You see, it's not that I have not been affected by the poverty. I have been aware of it all along, and my response has been to view each person as equal in worth and value. So being in a position where I was appearing like an ignorant North American... it was painful. I'm not opposed to riches entirely (obviously), but I am opposed to the rich forgetting that there are those who have little to nothing, and their blessing could bless others as well.

Sigh.
But then tonight redeemed it all. We went to Brianna's Cambodian family's home for dinner. It was just a wonderful time of joy, laughter, westerner mockery (in a delightful way), pictures, and fun. Their hospitality astounds me, and fills me with a desire to always seek to offer that to others.
"Do not think of yourself more highly than you oughts, but rather think of yourself with sober judgement, in accordance with the measure of faith God has given you". (Romans 12:3)

Over and out.

Friday, May 9, 2008

Cambodia - Part 3

Well it has been one working week that I've been in this country now.

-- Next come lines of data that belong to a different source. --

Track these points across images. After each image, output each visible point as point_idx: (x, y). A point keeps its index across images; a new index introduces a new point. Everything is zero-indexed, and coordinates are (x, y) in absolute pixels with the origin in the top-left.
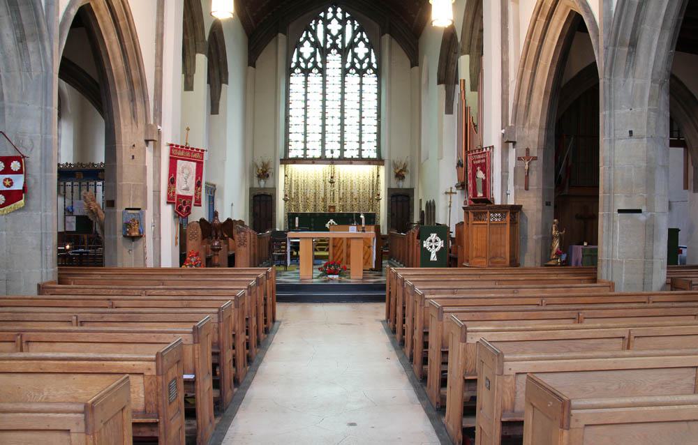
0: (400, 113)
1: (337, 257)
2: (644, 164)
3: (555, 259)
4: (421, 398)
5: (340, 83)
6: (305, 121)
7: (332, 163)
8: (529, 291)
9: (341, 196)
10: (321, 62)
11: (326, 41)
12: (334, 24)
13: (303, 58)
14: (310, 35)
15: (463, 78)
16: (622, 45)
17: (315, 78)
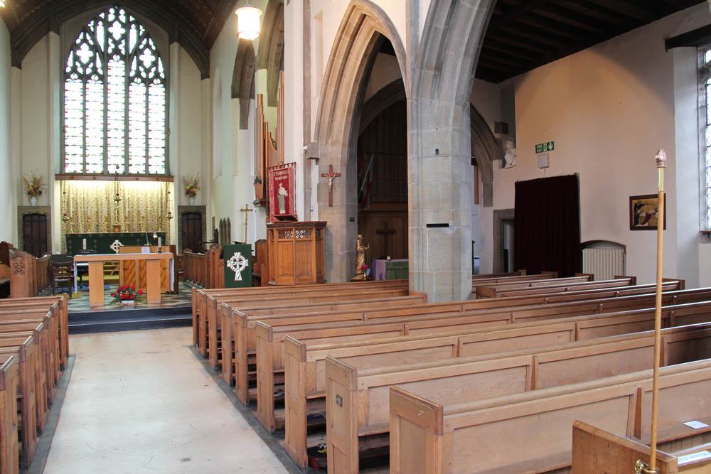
0: (190, 127)
1: (128, 281)
2: (449, 181)
3: (361, 274)
4: (252, 424)
5: (124, 92)
6: (84, 133)
7: (116, 180)
8: (346, 307)
9: (127, 215)
10: (102, 68)
11: (107, 45)
12: (116, 27)
13: (80, 62)
14: (88, 37)
15: (260, 93)
16: (428, 68)
17: (95, 86)
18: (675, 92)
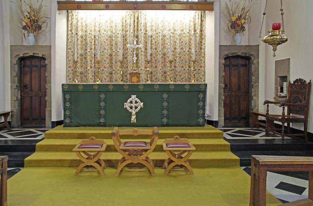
9: (149, 58)
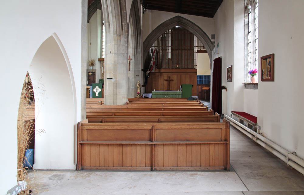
2: (113, 63)
18: (234, 19)
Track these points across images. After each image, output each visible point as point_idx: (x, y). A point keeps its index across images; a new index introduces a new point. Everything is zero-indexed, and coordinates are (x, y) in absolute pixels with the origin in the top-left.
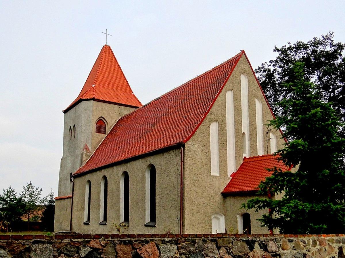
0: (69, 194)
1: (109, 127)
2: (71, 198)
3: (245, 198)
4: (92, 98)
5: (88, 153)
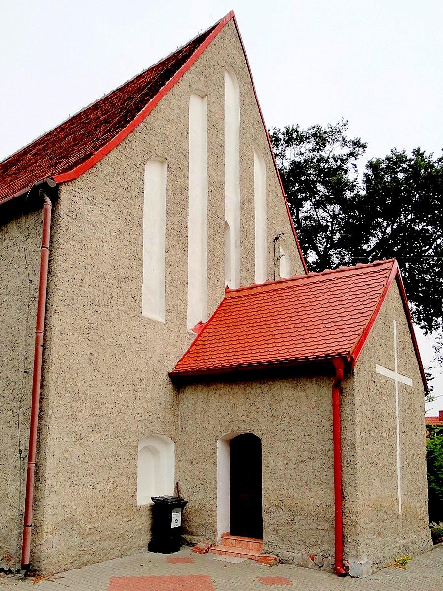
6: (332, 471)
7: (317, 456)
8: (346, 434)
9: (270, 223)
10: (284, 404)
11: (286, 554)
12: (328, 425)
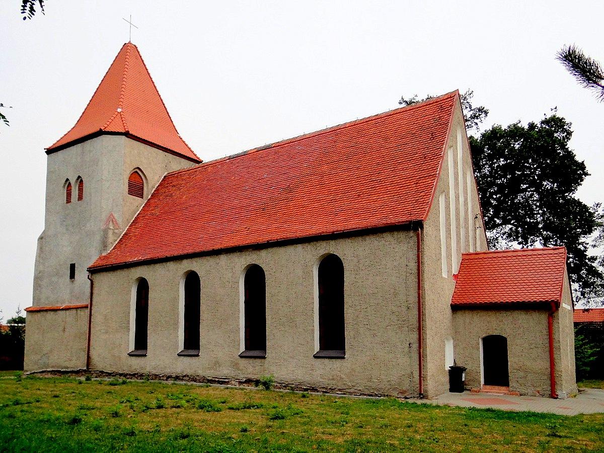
0: (67, 302)
1: (150, 186)
2: (86, 307)
3: (496, 313)
4: (123, 131)
5: (117, 229)
6: (548, 353)
7: (539, 346)
8: (555, 336)
9: (473, 209)
10: (520, 322)
11: (523, 391)
12: (545, 332)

There's so much to say and never much time to say it. I shall share the highlights. If you want to see pictures, please look at my facebook album, because I'm having a hard tiem uploading them onto here. The nets a little slow you know.

+ Brianna is pretty much my hero. God is doing good things in her and through her, and it's pretty beautiful to see.

+ Driving here is insane, and hilarious. But now that I've been here a few days, it doesn't seem so scary.

+ All the girls I've met in Cambodia are just charming. They are so sweet and delightful.

+ Jonah, Brianna's "boss" (the pastor here at the school) is trying to set us up with people. At first I thought it was a joke, but then i realized he's kind of serious. Akward...

+ It's hot here all the time.

+ Apparently it's not really common for girls (or guys I think too) to burst out into laughter. Well if you can imagine, it's kind of hard for me to be culturally approp with that one, so you will often have people staring at brianna and i as we drive around on her moto laughing our heads off at something random.

+ Brianna and I had a spontaneous dance part to the backstreet boys in her room the other day. It was a fantastic time.

+ Um.. i might go to vietnam for a few days. YEEEHAWWW!

That's all for now I think. We have internet all weekend so i'll post some good stories when I'm able to think of them.

Tuesday, May 6, 2008

Cambodia - Part 2

Greetings from the other side of the world (unless, of course, you are Brianna reading this, in which case I say greetings from right beside you).

I made it! After a lot of time on planes and in airports, I finally got here to Cambodia. I arrived in Phnom Penh yesterday and hung out there. I have not been affected to badly by jet lag, which is exciting. The flight from Vancouver to Hong Kong was 13 hours of having the man in front of me reclined as far back as possible, and four crying children surrounding me (one of which considers kicking the back of my chair a air born pass time.

For the record, my feet are enourmous from traveling. It's funny. Check it out. Ummmm actually don't yet because I'm not putting hte picture on until tomorrow when I'm not so tired.


From what I've seen so far, Cambodia is really beautiful. Phnom Penh, not so much, but outside of it is a different story.

Tomorrow morning I start teaching english. You know, I'm not sure it'll be my thing but I'll find that out tomorrow - a little nerve racking, but nothing next to a 13 hour flight.

Anyways, I'm off to bed. Hope you're all well.